Maldives FA Cup

Tournament details
- Country: Maldives
- Teams: 20

Final positions
- Champions: Maziya S&RC (1st title)
- Runners-up: Club Eagles

= 2012 Maldives FA Cup =

The 2012 Maldives FA Cup was the 25th edition of the Maldives FA Cup.

The cup winner was guaranteed a spot in the 2013 AFC Cup.

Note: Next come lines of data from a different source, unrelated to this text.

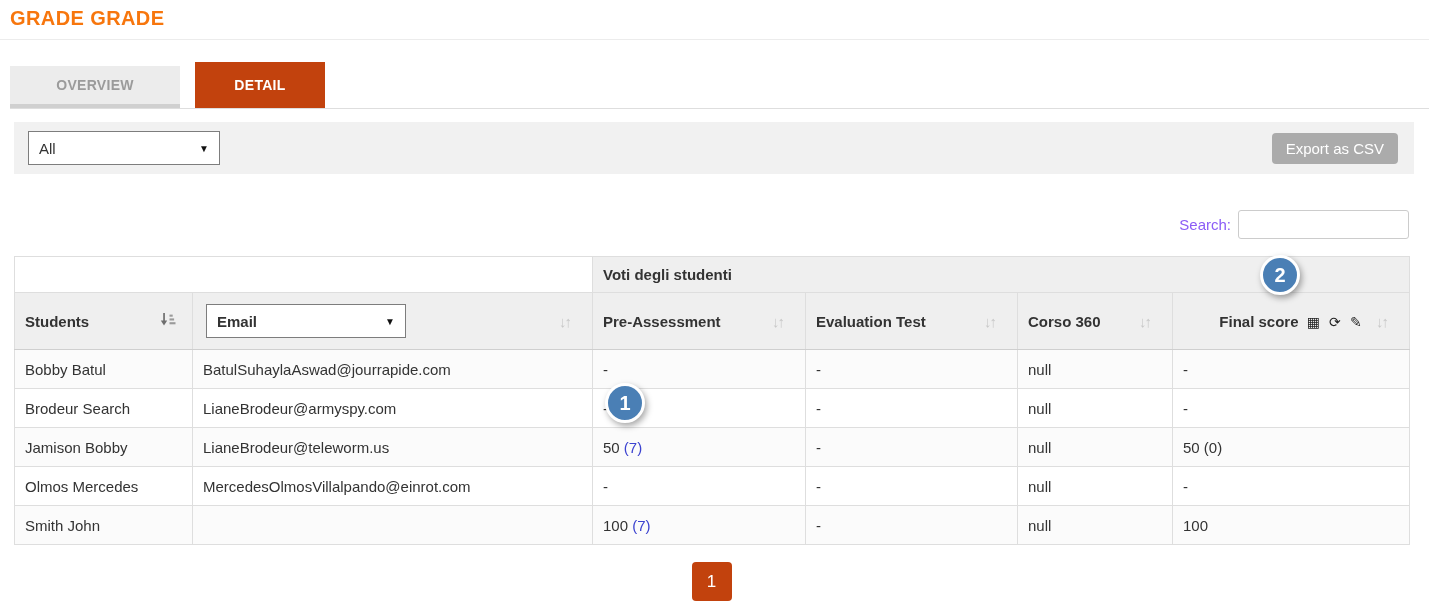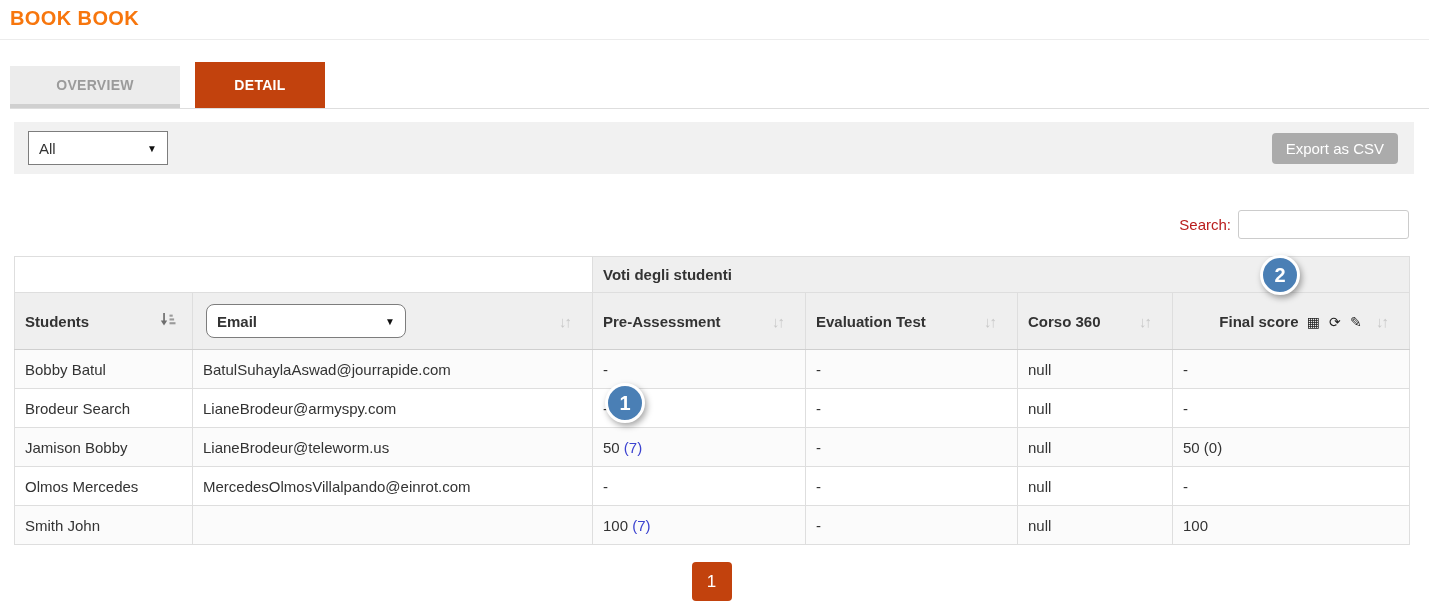--- a/index.html
+++ b/index.html
@@ -69,7 +69,7 @@
 
 <div class="page">
 
-  <h1 class="page-title">BOOK BOOK</h1>
+  <h1 class="page-title">GRADE GRADE</h1>
   <hr class="title-rule">
 
   <div class="tabbar">

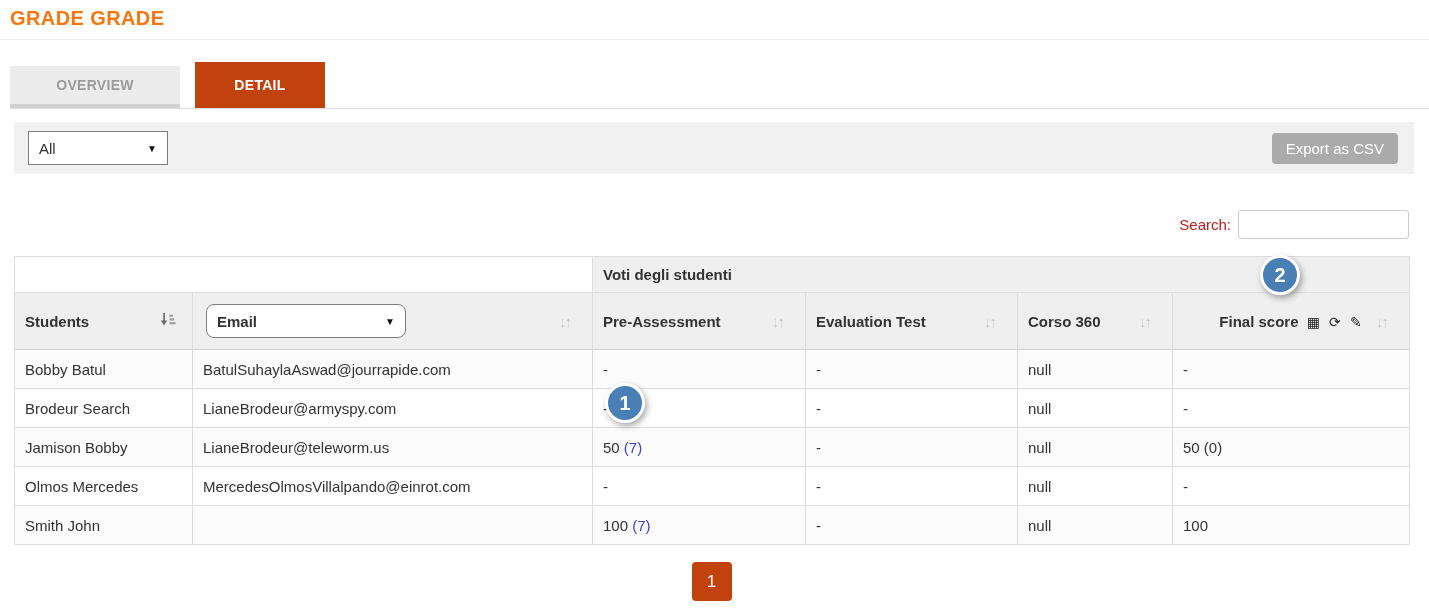--- a/index.html
+++ b/index.html
@@ -22,7 +22,7 @@
   
   .toolbar { margin:13px 15px 0 14px; height:52px; background:#f1f1f1;
              display:flex; align-items:center; justify-content:space-between; padding:0 16px 0 14px; }
-  .select-box { width:140px; height:34px; background:#fff; border:1px solid #7d7d7d;
+  .select-box { width:192px; height:34px; background:#fff; border:1px solid #7d7d7d;
                 display:flex; align-items:center; justify-content:space-between;
                 padding:0 10px; cursor:pointer; }
   .select-box .arrow { font-size:10px; color:#111; }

FA Cup 2012 opening that was scheduled for 2 May 2012, but was postponed to 10 May 2012, by the FAM.

==Teams==

- Club All Youth Linkage
- Club Amigos
- Club Eagles
- Club Green Streets
- Club PK
- Club Riverside
- Club Valencia
- Hurriyya Sports Club
- Kelaa Naalhi Sports
- Kudahuvadhoo Sports Club

- Mandhoo Youth Relation
- Maziya S&RC
- Muiveyo Friends Club
- Nolhivaranfaru Youth Development
- New Radiant SC
- TC Sports Club
- VB Addu FC
- Victory SC
- Vyansa
- Youth Revolution Club

==Second round proper==
In this round, the entire 8 league clubs will take part. Among the 12 non-league teams who participated in the first knockout round, Hurriyyaa SC and Muiveyo Friends Club were advanced to the second round.